<<<<

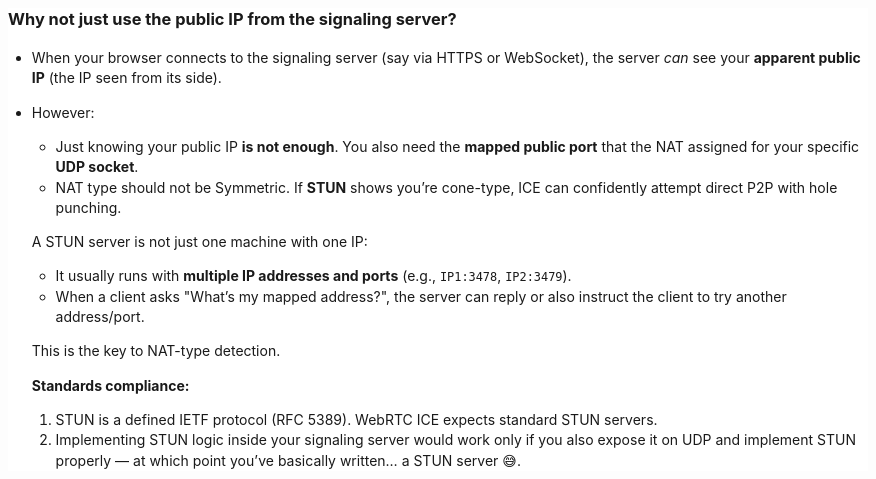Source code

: ### **Why not just use the public IP from the signaling server?**

* When your browser connects to the signaling server (say via HTTPS or WebSocket), the server *can* see your **apparent public IP** (the IP seen from its side).
* However:
   * Just knowing your public IP **is not enough**. You also need the **mapped public port** that the NAT assigned for your specific **UDP socket**.
   * NAT type should not be Symmetric. If **STUN** shows you’re cone-type, ICE can confidently attempt direct P2P with hole punching.

    A STUN server is not just one machine with one IP:

    * It usually runs with **multiple IP addresses and ports** (e.g., `IP1:3478`, `IP2:3479`).
    * When a client asks "What’s my mapped address?", the server can reply or also instruct the client to try another address/port.

    This is the key to NAT-type detection.

    **Standards compliance:**
    1. STUN is a defined IETF protocol (RFC 5389). WebRTC ICE expects standard STUN servers.
    2. Implementing STUN logic inside your signaling server would work only if you also expose it on UDP and implement STUN properly — at which point you’ve basically written… a STUN server 😅.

>>>>

→ PROBLEM TO WORK ON
The expected output is the run of lines from the one that includes "This is the key to NAT-type detection." through the end of the listing above, exactly as they stand.

→ WORKED SOLUTION
    This is the key to NAT-type detection.

    **Standards compliance:**
    1. STUN is a defined IETF protocol (RFC 5389). WebRTC ICE expects standard STUN servers.
    2. Implementing STUN logic inside your signaling server would work only if you also expose it on UDP and implement STUN properly — at which point you’ve basically written… a STUN server 😅.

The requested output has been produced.